1. Cleanup on aisle 5
When your water breaks, it can be embarrassing—especially if it happens in a crowd. Imagine that you’re just cruising along the grocery aisles with your cart half-loaded when suddenly there’s a flood: your water breaks, soaking you and leaving a spreading pool at your feet. It happens when it happens, and can take place anywhere from home to the hospital to the most public, exposed place. On the up side, you can leave the scene of the crime immediately, because you’re in labor!
2. Vomiting
Laboring women often experience extreme nausea. It’s not uncommon to vomit during the transition phase. That steak dinner with creamed corn that you enjoyed a few hours earlier may make a sudden, violent appearance – spattering you and anyone near you. It can be gross, and certainly explains why hospitals only give moms in labor a few measly ice chips to suck on, and no solid food until the baby makes an appearance.
3. Golden showers
Don’t be shocked if you pee when you push. If you’ve had an epidural, your lady parts are already numb when the delivery team starts urging you to push. All of that effort can produce results, but sometimes what comes out first isn’t the baby…it’s a loud fart, or it’s pee. A lot of urine shoots out, soaking both you and the bedding. At this stage of labor you probably won’t even be embarrassed anymore. You’ll just be zeroed in on delivering the baby now.
4. Poop
This is the one that women fear: pooping on the delivery table. Let’s get real here: passing an 8 lb. or so human out of your body compresses the intestines and there’s a point where the natural tendency is to push. And when you have to push so hard, it’s probable that you will also push some fecal material out. It can be humiliating, especially in front of your partner and a roomful of medical personnel! If you’re lucky, you might truly not even realize it when it happens. Either way, the medical team will quickly clear away the evidence and get right back to business. They’ve seen it all before and to them it’s no big deal.
5. Episiotomy
Birthing requires bravery because sometimes the cure can seem worse that the condition it’s trying to correct!
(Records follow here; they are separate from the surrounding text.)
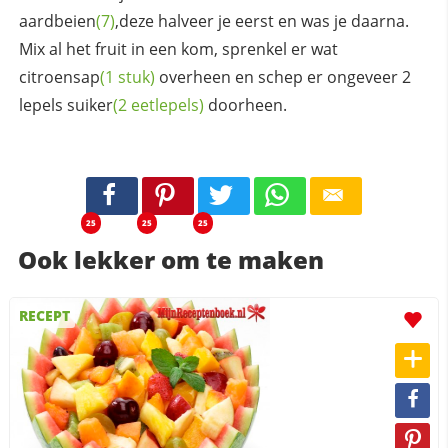
aardbeien
(7)
,deze halveer je eerst en was je daarna.
Mix al het fruit in een kom, sprenkel er wat
citroensap
(1 stuk)
overheen en schep er ongeveer 2
lepels
suiker
(2 eetlepels)
doorheen.
25
25
25
Ook lekker om te maken
RECEPT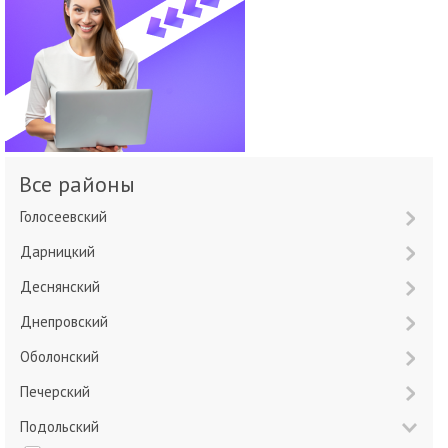
Все районы
Голосеевский
Дарницкий
Деснянский
Днепровский
Оболонский
Печерский
Подольский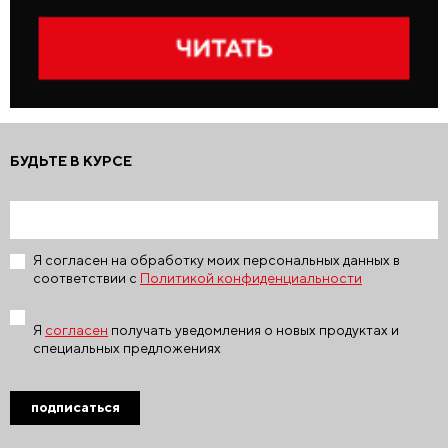
БУДЬТЕ В КУРСЕ
Я согласен на обработку моих персональных данных в
соответствии с
Политикой конфиденциальности
Я
согласен
получать уведомления о новых продуктах и
специальных предложениях
подписаться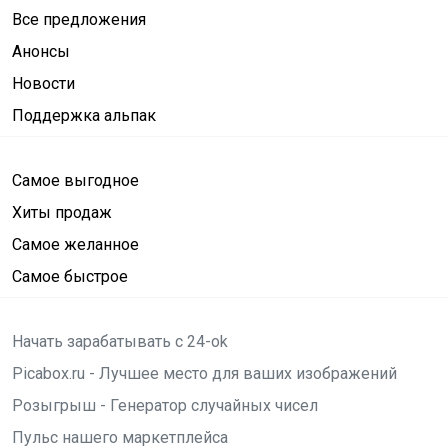
Все предложения
Анонсы
Новости
Поддержка альпак
Самое выгодное
Хиты продаж
Самое желанное
Самое быстрое
Начать зарабатывать с 24-ok
Picabox.ru - Лучшее место для ваших изображений
Розыгрыш - Генератор случайных чисел
Пульс нашего маркетплейса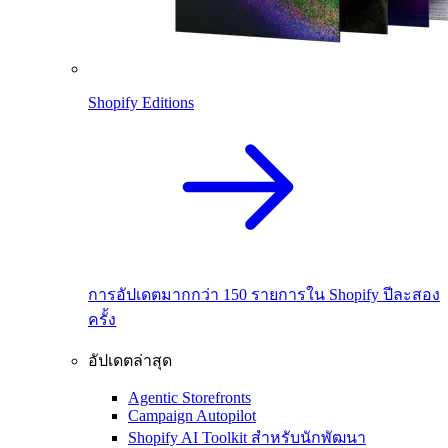
Shopify Editions
การอัปเดตมากกว่า 150 รายการใน Shopify ปีละสอง
ครั้ง
อัปเดตล่าสุด
Agentic Storefronts
Campaign Autopilot
Shopify AI Toolkit สำหรับนักพัฒนา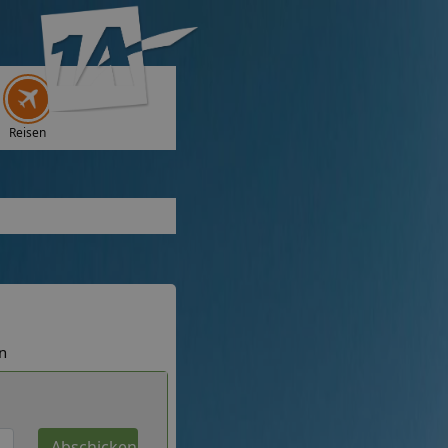
Reisen
n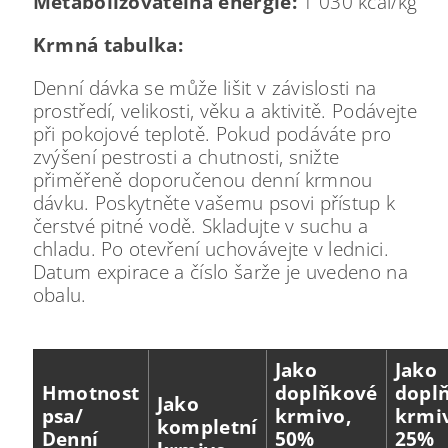
Metabolizovatelná energie:
1 030 kcal/kg
Krmná tabulka:
Denní dávka se může lišit v závislosti na
prostředí, velikosti, věku a aktivitě. Podávejte
při pokojové teplotě. Pokud podáváte pro
zvýšení pestrosti a chutnosti, snižte
přiměřeně doporučenou denní krmnou
dávku. Poskytněte vašemu psovi přístup k
čerstvé pitné vodě. Skladujte v suchu a
chladu. Po otevření uchovávejte v lednici.
Datum expirace a číslo šarže je uvedeno na
obalu.
Jako
Jako
Hmotnost
doplňkové
dopl
Jako
psa/
krmivo,
krmi
kompletní
Denní
50%
25%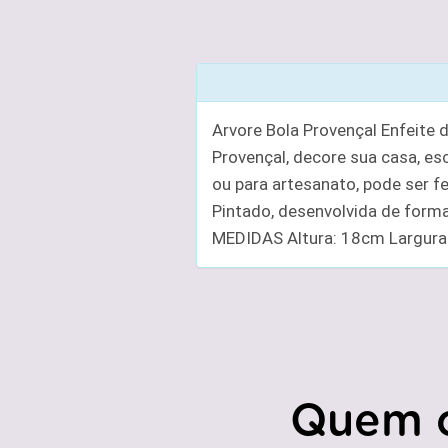
Arvore Bola Provençal Enfeite
Provençal, decore sua casa, esc
ou para artesanato, pode ser 
Pintado, desenvolvida de form
MEDIDAS Altura: 18cm Largur
Quem 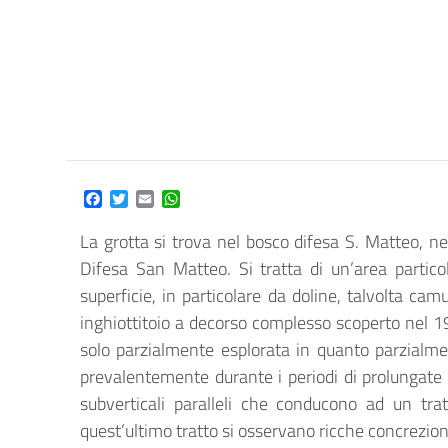
Facebook
Twitter
Email
WhatsApp
La grotta si trova nel bosco difesa S. Matteo, n
Difesa San Matteo. Si tratta di un’area partico
superficie, in particolare da doline, talvolta ca
inghiottitoio a decorso complesso scoperto nel 
solo parzialmente esplorata in quanto parzialme
prevalentemente durante i periodi di prolungate p
subverticali paralleli che conducono ad un trat
quest’ultimo tratto si osservano ricche concrezion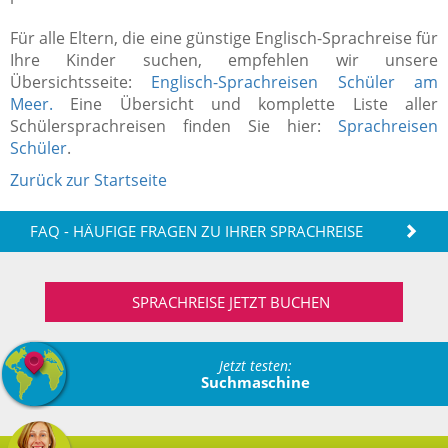
Für alle Eltern, die eine günstige Englisch-Sprachreise für
Ihre Kinder suchen, empfehlen wir unsere
Übersichtsseite:
Englisch-Sprachreisen Schüler am
Meer.
Eine Übersicht und komplette Liste aller
Schülersprachreisen finden Sie hier:
Sprachreisen
Schüler
.
Zurück zur Startseite
FAQ - HÄUFIGE FRAGEN ZU IHRER SPRACHREISE
SPRACHREISE JETZT BUCHEN
Jetzt testen:
Suchmaschine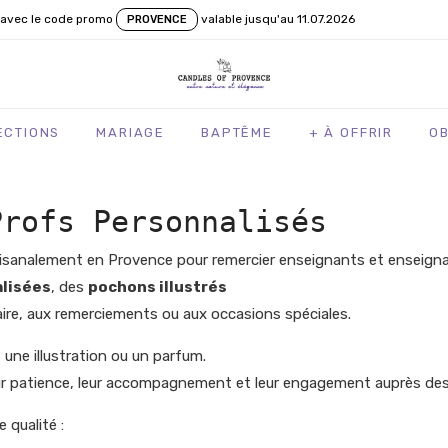
avec le code promo
valable jusqu'au 11.07.2026
PROVENCE
ECTIONS
MARIAGE
BAPTÊME
+ À OFFRIR
O
Profs Personnalisés
tisanalement en Provence pour remercier enseignants et enseignan
lisées
, des
pochons illustrés
laire, aux remerciements ou aux occasions spéciales.
ne illustration ou un parfum.
eur patience, leur accompagnement et leur engagement auprès des
 qualité :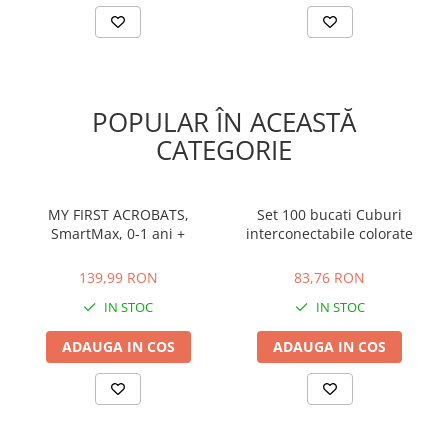
POPULAR ÎN ACEASTĂ
CATEGORIE
MY FIRST ACROBATS,
Set 100 bucati Cuburi
SmartMax, 0-1 ani +
interconectabile colorate
139,99 RON
83,76 RON
139,99 RON
83,76 RON
IN STOC
IN STOC
ADAUGA IN COS
ADAUGA IN COS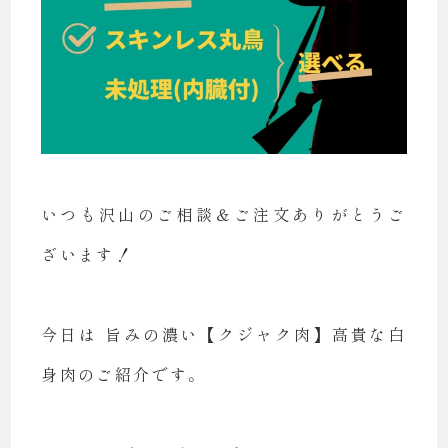
いつも沢山のご相談＆ご注文ありがとうご
ざいます！
今日は 旨みの濃い【クジャク肉】高貴な白
身肉のご紹介です。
Episiotomies are sort of like that. A scalpel makes an incision from the bottom of the vagina downward to the rectum. This is done to prevent tissue from tearing as the baby is delivered. The cut is made at about the same time as the baby’s head is trying to force its way out. Ouch. After this procedure, it takes a month to six weeks to heal, so look forward to sitting on an inflatable donut, ice packs, and some uncomfortable swelling down below.
6. Cottage cheese
If you give birth vaginally, you’ll be able to hold your baby right away. Nobody warns you that your little angel will be initially covered in blood and slime, and have a yucky substance that resembles cottage cheese clinging to its body. Vernix protects the baby’s skin in the womb: after all, the kid has been floating in fluid for nine months! It can be somewhat of a shock to get that first look and see a blueish, cheesy, slimy and wrinkled newborn when you were envisioning a cherub with daddy’s nose and your eyes.
7. Placenta
The ordeal isn’t over when you give birth: oh, no…you still have to deliver the placenta. Sometimes it’s easy, and separates from the uterus on its own. Sometimes it needs a little encouragement, so the medical personnel massage – pressing down firmly on the uterus to help expel placenta and blood clots. A retained placenta clings to the uterine walls and won’t come out. This is more common than most women realize. If you have a retained placenta, brace yourself for the moment someone goes in after it. A hand reaches in and up into your cervix and pulls it out manually. Yikes.
8. Alien-shaped head
You do realize that a baby’s head is soft and won’t get hard until months after they’re born, right? The upside of this is that it makes it easier for them – and certainly for you, when they try to squeeze their way through the birth canal. It’s the difference between passing a bowling ball versus a ripe melon. So appreciate the fact that it spares you some birthing pain and don’t totally freak out if your baby’s head is pointed. Seriously pointed. Many newborns have this scary alien look, but it corrects itself naturally over the first week or so.
9. Bathroom shuffle
You’ll probably be surprised at the amount of postpartum bleeding and gunck your body will continue to expel after you give birth. Anticipate plenty of exercise shuffling back and forth to the bathroom to change the monster-sized pads and to spritz yourself with a numbing spray. Hospitals will usually supply you with disposable mesh big-girl panties and ice packs to place strategically to numb throbbing areas and reduce the swelling in your sore hoo-ha.It helps a lot.
10. Wash and wear
Nobody warns first-time mothers that after giving birth they just can’t use toilet paper. The trauma to your nether regions during delivery means that the friction of toilet tissue has to be avoided. Wiping would not only really hurt, it could further damage an area that’s already plenty sore and swollen. Instead, you will have to squirt yourself clean using warm water from a peri bottle. Bidet, anyone?